==== ENTRIES SUPPLIED ====

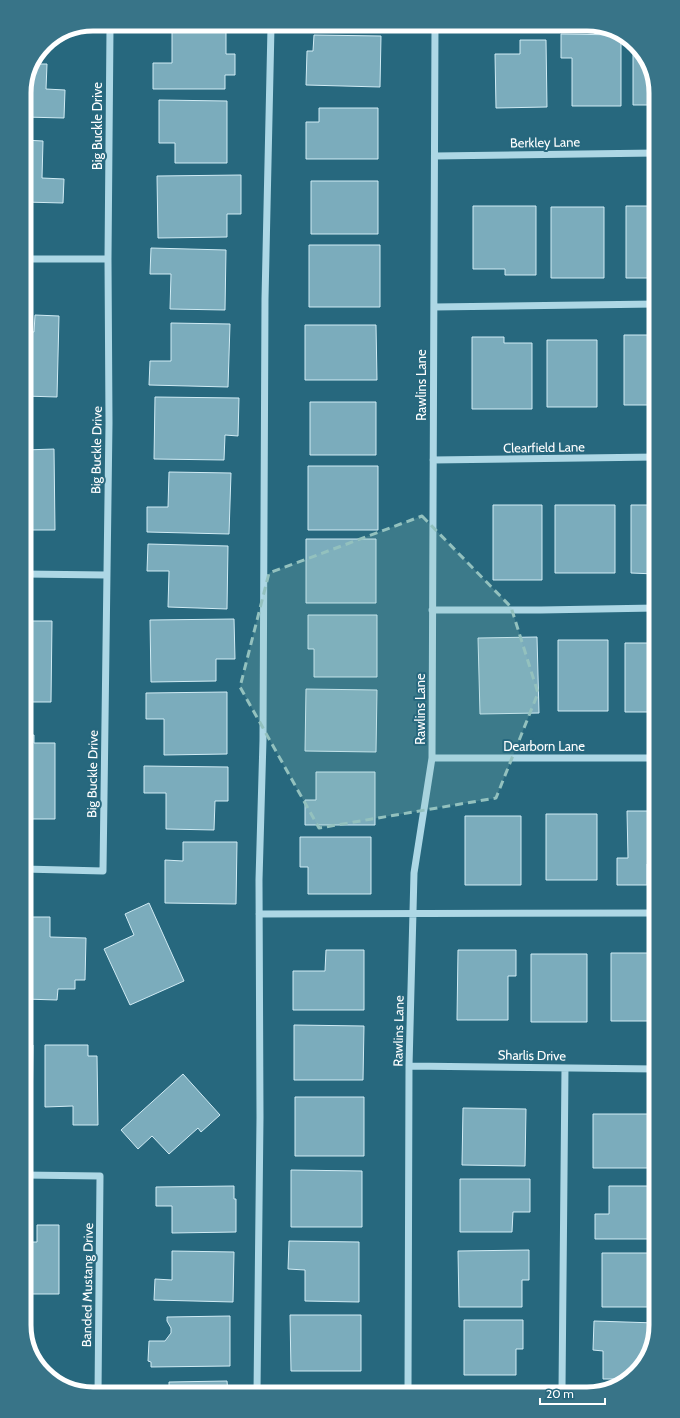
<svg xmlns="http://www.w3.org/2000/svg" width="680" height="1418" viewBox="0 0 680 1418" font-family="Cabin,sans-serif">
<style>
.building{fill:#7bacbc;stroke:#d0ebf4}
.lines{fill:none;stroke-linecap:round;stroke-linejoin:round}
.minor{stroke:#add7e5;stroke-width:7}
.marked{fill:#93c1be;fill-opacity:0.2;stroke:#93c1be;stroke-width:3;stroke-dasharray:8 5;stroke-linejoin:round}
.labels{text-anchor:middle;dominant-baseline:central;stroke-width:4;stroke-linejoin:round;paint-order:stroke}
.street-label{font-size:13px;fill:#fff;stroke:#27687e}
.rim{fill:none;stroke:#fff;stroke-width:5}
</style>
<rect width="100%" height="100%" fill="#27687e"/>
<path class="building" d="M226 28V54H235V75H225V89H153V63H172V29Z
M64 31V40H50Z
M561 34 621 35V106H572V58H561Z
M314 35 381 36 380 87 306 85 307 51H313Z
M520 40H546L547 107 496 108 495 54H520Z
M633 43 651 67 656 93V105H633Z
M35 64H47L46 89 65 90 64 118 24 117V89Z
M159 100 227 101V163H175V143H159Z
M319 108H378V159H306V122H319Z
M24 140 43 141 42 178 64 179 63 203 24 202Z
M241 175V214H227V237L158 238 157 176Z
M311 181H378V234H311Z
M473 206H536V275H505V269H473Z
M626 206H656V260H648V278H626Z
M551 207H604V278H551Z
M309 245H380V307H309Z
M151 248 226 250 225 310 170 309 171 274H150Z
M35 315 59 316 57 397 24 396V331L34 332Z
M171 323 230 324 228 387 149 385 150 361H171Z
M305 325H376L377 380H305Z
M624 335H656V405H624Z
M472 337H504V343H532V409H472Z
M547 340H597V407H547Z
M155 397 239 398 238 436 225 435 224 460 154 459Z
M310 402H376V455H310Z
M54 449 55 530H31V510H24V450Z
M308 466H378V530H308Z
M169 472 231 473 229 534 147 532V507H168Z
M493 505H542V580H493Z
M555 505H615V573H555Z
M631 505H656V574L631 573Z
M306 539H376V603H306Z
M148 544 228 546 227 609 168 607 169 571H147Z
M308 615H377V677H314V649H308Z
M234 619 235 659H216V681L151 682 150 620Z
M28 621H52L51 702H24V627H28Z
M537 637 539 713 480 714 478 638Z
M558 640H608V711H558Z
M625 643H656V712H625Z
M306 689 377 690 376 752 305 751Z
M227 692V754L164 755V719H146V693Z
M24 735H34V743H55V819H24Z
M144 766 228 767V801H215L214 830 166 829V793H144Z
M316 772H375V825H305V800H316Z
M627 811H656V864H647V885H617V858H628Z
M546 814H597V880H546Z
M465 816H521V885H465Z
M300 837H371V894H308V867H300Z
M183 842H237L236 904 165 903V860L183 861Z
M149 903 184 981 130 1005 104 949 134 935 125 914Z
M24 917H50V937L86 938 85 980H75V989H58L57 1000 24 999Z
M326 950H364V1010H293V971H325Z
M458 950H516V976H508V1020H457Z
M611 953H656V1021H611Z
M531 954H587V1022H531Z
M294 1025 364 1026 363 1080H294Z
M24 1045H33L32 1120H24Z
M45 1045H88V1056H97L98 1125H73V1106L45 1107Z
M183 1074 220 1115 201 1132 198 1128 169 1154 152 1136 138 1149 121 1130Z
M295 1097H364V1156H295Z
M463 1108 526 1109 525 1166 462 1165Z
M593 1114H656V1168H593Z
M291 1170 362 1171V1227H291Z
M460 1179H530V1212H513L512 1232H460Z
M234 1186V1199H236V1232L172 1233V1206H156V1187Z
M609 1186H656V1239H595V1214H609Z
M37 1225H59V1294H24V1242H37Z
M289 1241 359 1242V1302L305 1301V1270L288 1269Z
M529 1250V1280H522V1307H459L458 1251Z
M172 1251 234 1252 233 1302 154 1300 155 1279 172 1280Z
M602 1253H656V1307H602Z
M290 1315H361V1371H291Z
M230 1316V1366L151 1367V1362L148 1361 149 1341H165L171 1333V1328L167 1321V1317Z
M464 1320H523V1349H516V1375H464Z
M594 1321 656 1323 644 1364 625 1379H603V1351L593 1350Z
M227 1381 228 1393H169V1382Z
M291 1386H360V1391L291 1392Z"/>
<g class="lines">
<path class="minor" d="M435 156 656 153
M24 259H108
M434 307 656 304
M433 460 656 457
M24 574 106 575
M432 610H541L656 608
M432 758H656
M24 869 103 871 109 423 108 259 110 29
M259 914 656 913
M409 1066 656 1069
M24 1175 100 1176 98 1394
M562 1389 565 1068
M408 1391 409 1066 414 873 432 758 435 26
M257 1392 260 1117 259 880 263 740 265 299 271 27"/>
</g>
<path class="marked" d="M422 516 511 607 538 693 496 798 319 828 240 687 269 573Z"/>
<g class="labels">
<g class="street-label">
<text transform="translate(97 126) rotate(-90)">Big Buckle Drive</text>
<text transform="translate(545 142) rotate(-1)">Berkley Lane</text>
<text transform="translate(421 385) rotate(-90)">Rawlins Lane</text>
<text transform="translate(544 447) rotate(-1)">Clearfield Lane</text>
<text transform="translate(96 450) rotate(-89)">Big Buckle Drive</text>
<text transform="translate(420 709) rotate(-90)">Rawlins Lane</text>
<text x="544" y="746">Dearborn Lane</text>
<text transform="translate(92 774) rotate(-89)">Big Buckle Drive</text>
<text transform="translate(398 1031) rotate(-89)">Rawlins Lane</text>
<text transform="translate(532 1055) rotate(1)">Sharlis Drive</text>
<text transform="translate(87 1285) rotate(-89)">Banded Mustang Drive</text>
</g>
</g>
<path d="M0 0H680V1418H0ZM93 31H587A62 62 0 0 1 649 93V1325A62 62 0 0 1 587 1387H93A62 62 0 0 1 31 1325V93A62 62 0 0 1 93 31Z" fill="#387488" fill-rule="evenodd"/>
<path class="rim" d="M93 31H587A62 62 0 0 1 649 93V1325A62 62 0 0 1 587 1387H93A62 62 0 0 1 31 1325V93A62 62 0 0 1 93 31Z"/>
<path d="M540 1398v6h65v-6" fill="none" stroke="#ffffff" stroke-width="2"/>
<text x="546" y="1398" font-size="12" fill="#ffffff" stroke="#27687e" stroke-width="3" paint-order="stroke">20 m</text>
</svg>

====

**WORK INSTRUCTIONS**
The expected output is the material above, repeated exactly and free of pictures.

**OUTPUT**
<svg xmlns="http://www.w3.org/2000/svg" width="680" height="1418" viewBox="0 0 680 1418" font-family="Cabin,sans-serif">
<style>
.building{fill:#7bacbc;stroke:#d0ebf4}
.lines{fill:none;stroke-linecap:round;stroke-linejoin:round}
.minor{stroke:#add7e5;stroke-width:7}
.marked{fill:#93c1be;fill-opacity:0.2;stroke:#93c1be;stroke-width:3;stroke-dasharray:8 5;stroke-linejoin:round}
.labels{text-anchor:middle;dominant-baseline:central;stroke-width:4;stroke-linejoin:round;paint-order:stroke}
.street-label{font-size:13px;fill:#fff;stroke:#27687e}
.rim{fill:none;stroke:#fff;stroke-width:5}
</style>
<rect width="100%" height="100%" fill="#27687e"/>
<path class="building" d="M226 28V54H235V75H225V89H153V63H172V29Z
M64 31V40H50Z
M561 34 621 35V106H572V58H561Z
M314 35 381 36 380 87 306 85 307 51H313Z
M520 40H546L547 107 496 108 495 54H520Z
M633 43 651 67 656 93V105H633Z
M35 64H47L46 89 65 90 64 118 24 117V89Z
M159 100 227 101V163H175V143H159Z
M319 108H378V159H306V122H319Z
M24 140 43 141 42 178 64 179 63 203 24 202Z
M241 175V214H227V237L158 238 157 176Z
M311 181H378V234H311Z
M473 206H536V275H505V269H473Z
M626 206H656V260H648V278H626Z
M551 207H604V278H551Z
M309 245H380V307H309Z
M151 248 226 250 225 310 170 309 171 274H150Z
M35 315 59 316 57 397 24 396V331L34 332Z
M171 323 230 324 228 387 149 385 150 361H171Z
M305 325H376L377 380H305Z
M624 335H656V405H624Z
M472 337H504V343H532V409H472Z
M547 340H597V407H547Z
M155 397 239 398 238 436 225 435 224 460 154 459Z
M310 402H376V455H310Z
M54 449 55 530H31V510H24V450Z
M308 466H378V530H308Z
M169 472 231 473 229 534 147 532V507H168Z
M493 505H542V580H493Z
M555 505H615V573H555Z
M631 505H656V574L631 573Z
M306 539H376V603H306Z
M148 544 228 546 227 609 168 607 169 571H147Z
M308 615H377V677H314V649H308Z
M234 619 235 659H216V681L151 682 150 620Z
M28 621H52L51 702H24V627H28Z
M537 637 539 713 480 714 478 638Z
M558 640H608V711H558Z
M625 643H656V712H625Z
M306 689 377 690 376 752 305 751Z
M227 692V754L164 755V719H146V693Z
M24 735H34V743H55V819H24Z
M144 766 228 767V801H215L214 830 166 829V793H144Z
M316 772H375V825H305V800H316Z
M627 811H656V864H647V885H617V858H628Z
M546 814H597V880H546Z
M465 816H521V885H465Z
M300 837H371V894H308V867H300Z
M183 842H237L236 904 165 903V860L183 861Z
M149 903 184 981 130 1005 104 949 134 935 125 914Z
M24 917H50V937L86 938 85 980H75V989H58L57 1000 24 999Z
M326 950H364V1010H293V971H325Z
M458 950H516V976H508V1020H457Z
M611 953H656V1021H611Z
M531 954H587V1022H531Z
M294 1025 364 1026 363 1080H294Z
M24 1045H33L32 1120H24Z
M45 1045H88V1056H97L98 1125H73V1106L45 1107Z
M183 1074 220 1115 201 1132 198 1128 169 1154 152 1136 138 1149 121 1130Z
M295 1097H364V1156H295Z
M463 1108 526 1109 525 1166 462 1165Z
M593 1114H656V1168H593Z
M291 1170 362 1171V1227H291Z
M460 1179H530V1212H513L512 1232H460Z
M234 1186V1199H236V1232L172 1233V1206H156V1187Z
M609 1186H656V1239H595V1214H609Z
M37 1225H59V1294H24V1242H37Z
M289 1241 359 1242V1302L305 1301V1270L288 1269Z
M529 1250V1280H522V1307H459L458 1251Z
M172 1251 234 1252 233 1302 154 1300 155 1279 172 1280Z
M602 1253H656V1307H602Z
M290 1315H361V1371H291Z
M230 1316V1366L151 1367V1362L148 1361 149 1341H165L171 1333V1328L167 1321V1317Z
M464 1320H523V1349H516V1375H464Z
M594 1321 656 1323 644 1364 625 1379H603V1351L593 1350Z
M227 1381 228 1393H169V1382Z
M291 1386H360V1391L291 1392Z"/>
<g class="lines">
<path class="minor" d="M435 156 656 153
M24 259H108
M434 307 656 304
M433 460 656 457
M24 574 106 575
M432 610H541L656 608
M432 758H656
M24 869 103 871 109 423 108 259 110 29
M259 914 656 913
M409 1066 656 1069
M24 1175 100 1176 98 1394
M562 1389 565 1068
M408 1391 409 1066 414 873 432 758 435 26
M257 1392 260 1117 259 880 263 740 265 299 271 27"/>
</g>
<path class="marked" d="M422 516 511 607 538 693 496 798 319 828 240 687 269 573Z"/>
<g class="labels">
<g class="street-label">
<text transform="translate(97 126) rotate(-90)">Big Buckle Drive</text>
<text transform="translate(545 142) rotate(-1)">Berkley Lane</text>
<text transform="translate(421 385) rotate(-90)">Rawlins Lane</text>
<text transform="translate(544 447) rotate(-1)">Clearfield Lane</text>
<text transform="translate(96 450) rotate(-89)">Big Buckle Drive</text>
<text transform="translate(420 709) rotate(-90)">Rawlins Lane</text>
<text x="544" y="746">Dearborn Lane</text>
<text transform="translate(92 774) rotate(-89)">Big Buckle Drive</text>
<text transform="translate(398 1031) rotate(-89)">Rawlins Lane</text>
<text transform="translate(532 1055) rotate(1)">Sharlis Drive</text>
<text transform="translate(87 1285) rotate(-89)">Banded Mustang Drive</text>
</g>
</g>
<path d="M0 0H680V1418H0ZM93 31H587A62 62 0 0 1 649 93V1325A62 62 0 0 1 587 1387H93A62 62 0 0 1 31 1325V93A62 62 0 0 1 93 31Z" fill="#387488" fill-rule="evenodd"/>
<path class="rim" d="M93 31H587A62 62 0 0 1 649 93V1325A62 62 0 0 1 587 1387H93A62 62 0 0 1 31 1325V93A62 62 0 0 1 93 31Z"/>
<path d="M540 1398v6h65v-6" fill="none" stroke="#ffffff" stroke-width="2"/>
<text x="546" y="1398" font-size="12" fill="#ffffff" stroke="#27687e" stroke-width="3" paint-order="stroke">20 m</text>
</svg>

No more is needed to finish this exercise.